Thursday, July 3, 2008

With the Decline of the Automobile Comes the Decline of the Suburb?

The Globe and Mail was the most recent North American media source to publish evidence of decline of suburbs as rising fuel costs mount.

In Today's suburbs, tomorrow's slums? the Globe reports that "Some warn the cost of gasoline will make the most sprawling U.S. suburbs so unattractive that housing values there will collapse, forcing many people to abandon their homes for urban areas better served by public transit and leaving only squatters, criminals and those who can't afford to leave the outskirts."

While New Brunswick is not regarded as a suburban mecca, we are one of the most rural provinces in the nation and many travel great distances to work on a daily basis. To date our community leaders do not yet see the coming demand for more dense development, better public transit, and services to support a tighter community. Automobile infrastructure is still heavily invested in, gas price reductions an obsession, and sprawl continues uncontrolled.

While the decline of our suburbs is likely over the next few years, it is more likely that home heating will create greater pressure for life changes in New Brunswick. However, unproductive, wasteful commutes will provide frustrations for the incoming working generation that don't want to pay this daily dues and high gas prices may just be the icing on the cake that sends them to the city and away from the suburbs that raised them.

3 comments:

Anonymous said...

It would be interesting to compare what is happening in North America to other areas where gas has already been this expensive for years (UK and much of continental Europe for example).
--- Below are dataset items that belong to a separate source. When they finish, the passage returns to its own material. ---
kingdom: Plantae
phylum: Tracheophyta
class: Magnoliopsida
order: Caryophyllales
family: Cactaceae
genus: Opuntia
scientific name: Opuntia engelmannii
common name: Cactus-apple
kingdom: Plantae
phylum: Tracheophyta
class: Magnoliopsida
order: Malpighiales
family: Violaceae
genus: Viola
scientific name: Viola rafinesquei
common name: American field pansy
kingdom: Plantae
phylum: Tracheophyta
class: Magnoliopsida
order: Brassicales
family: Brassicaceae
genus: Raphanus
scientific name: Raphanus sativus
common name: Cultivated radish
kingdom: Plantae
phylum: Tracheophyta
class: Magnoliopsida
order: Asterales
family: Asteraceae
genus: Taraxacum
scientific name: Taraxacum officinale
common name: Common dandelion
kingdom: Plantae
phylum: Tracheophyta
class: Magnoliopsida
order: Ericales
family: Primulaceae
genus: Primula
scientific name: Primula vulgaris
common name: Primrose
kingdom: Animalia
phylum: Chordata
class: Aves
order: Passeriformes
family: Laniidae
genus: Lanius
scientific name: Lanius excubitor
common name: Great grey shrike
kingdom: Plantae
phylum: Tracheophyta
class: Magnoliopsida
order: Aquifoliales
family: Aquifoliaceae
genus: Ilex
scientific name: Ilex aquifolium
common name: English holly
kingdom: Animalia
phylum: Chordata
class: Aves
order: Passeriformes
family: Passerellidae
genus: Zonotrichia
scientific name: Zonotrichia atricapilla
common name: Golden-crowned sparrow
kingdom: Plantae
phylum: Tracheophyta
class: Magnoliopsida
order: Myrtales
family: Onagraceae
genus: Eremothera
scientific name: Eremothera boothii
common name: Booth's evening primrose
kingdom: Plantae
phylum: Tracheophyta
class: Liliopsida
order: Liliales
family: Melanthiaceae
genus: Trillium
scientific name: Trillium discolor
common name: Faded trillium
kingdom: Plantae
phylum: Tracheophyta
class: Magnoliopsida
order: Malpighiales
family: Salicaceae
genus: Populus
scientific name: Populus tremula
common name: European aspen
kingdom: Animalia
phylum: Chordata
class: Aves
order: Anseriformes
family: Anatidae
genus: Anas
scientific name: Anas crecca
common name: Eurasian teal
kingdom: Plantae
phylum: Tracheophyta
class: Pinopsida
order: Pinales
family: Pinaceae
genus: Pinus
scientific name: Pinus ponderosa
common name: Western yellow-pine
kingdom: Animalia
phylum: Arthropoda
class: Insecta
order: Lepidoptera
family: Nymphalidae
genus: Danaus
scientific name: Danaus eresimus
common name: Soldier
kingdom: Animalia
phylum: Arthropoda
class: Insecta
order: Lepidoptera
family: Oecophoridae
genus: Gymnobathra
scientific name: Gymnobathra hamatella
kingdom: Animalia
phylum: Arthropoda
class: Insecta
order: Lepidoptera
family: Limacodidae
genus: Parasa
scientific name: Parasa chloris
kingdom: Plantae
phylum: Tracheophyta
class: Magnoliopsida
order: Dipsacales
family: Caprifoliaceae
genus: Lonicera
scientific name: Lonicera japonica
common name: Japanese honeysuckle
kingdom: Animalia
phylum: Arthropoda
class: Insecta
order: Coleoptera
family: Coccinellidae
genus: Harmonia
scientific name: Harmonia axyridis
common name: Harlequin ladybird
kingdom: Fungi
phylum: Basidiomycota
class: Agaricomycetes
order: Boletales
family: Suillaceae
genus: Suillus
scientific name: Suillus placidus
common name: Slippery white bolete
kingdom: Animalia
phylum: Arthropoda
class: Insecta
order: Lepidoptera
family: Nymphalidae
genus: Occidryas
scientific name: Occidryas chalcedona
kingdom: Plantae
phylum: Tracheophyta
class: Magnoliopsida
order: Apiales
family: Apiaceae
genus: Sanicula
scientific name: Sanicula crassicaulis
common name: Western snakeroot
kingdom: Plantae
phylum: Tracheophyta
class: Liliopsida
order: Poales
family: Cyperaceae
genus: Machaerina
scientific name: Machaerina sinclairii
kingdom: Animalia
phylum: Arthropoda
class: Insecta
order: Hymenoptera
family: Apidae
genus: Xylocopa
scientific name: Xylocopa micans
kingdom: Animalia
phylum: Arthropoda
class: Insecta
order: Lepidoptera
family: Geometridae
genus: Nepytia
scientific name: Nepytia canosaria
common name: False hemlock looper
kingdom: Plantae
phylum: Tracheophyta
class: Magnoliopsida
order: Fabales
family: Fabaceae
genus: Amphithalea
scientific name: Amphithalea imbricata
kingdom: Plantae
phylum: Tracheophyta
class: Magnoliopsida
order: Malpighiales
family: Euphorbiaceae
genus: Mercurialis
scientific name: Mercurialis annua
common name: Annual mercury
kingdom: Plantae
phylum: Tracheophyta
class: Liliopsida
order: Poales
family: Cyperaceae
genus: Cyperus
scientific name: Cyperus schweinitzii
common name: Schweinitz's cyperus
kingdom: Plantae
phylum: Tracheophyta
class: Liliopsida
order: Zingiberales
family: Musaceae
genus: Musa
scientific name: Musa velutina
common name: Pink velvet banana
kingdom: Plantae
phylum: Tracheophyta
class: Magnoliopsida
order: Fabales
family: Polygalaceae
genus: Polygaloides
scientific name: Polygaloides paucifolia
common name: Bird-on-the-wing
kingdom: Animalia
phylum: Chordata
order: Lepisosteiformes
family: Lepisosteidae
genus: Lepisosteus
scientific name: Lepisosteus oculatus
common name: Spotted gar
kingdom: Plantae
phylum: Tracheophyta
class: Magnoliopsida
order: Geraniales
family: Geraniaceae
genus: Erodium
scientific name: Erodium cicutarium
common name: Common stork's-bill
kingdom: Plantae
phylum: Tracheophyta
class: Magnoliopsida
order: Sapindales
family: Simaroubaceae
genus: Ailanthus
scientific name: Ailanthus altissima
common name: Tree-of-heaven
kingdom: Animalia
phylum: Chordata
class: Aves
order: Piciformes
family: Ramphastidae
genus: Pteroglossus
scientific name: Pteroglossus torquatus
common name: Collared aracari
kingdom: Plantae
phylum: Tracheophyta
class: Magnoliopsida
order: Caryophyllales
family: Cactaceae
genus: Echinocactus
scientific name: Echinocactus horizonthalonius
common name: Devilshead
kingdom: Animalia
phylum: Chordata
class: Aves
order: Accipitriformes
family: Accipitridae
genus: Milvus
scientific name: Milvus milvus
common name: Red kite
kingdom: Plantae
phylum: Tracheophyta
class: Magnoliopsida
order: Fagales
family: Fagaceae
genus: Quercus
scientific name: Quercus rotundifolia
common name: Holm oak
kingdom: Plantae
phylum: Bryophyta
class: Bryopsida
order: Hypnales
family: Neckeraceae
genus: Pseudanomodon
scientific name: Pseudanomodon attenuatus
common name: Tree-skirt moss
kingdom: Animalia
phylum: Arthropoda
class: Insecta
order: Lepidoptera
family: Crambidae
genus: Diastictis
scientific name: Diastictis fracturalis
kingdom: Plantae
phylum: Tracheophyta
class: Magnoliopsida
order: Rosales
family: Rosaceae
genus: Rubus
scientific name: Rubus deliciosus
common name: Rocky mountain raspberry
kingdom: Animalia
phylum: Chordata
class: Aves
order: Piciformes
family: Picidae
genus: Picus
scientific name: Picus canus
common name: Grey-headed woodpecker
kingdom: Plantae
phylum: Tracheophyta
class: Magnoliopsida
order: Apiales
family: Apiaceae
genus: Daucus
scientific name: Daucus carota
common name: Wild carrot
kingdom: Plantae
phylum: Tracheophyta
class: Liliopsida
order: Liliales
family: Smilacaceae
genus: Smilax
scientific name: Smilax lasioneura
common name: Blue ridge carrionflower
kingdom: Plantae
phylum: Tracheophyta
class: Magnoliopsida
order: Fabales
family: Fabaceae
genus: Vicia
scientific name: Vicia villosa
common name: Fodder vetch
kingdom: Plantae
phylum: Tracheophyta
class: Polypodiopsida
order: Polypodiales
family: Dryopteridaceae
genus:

Has the high price of gas there brought about the end of suburban sprawl? Has it resulted in more people living within the cities? Or just meant more investment in better systems of mass transit?

Jeff said...

Fred,

Living in a different place than you work is a North American phenomenon so sprawl is our invention and now our problem. It is one of the results of a society that values individual ownership over shared community resources and services. Perhaps this value will move closer to Europe's as well in the coming years?

Anonymous said...

Here here! Even though I grew up in the valley, I've really come to realize over the last few years the wastefulness of sprawl and the falacies that exist about city living. I highly recommend the book "Suburban Nation" for a sober second opinion. I hope our upcoming municipal plan revisions will lead the way in this "new" way of thinking.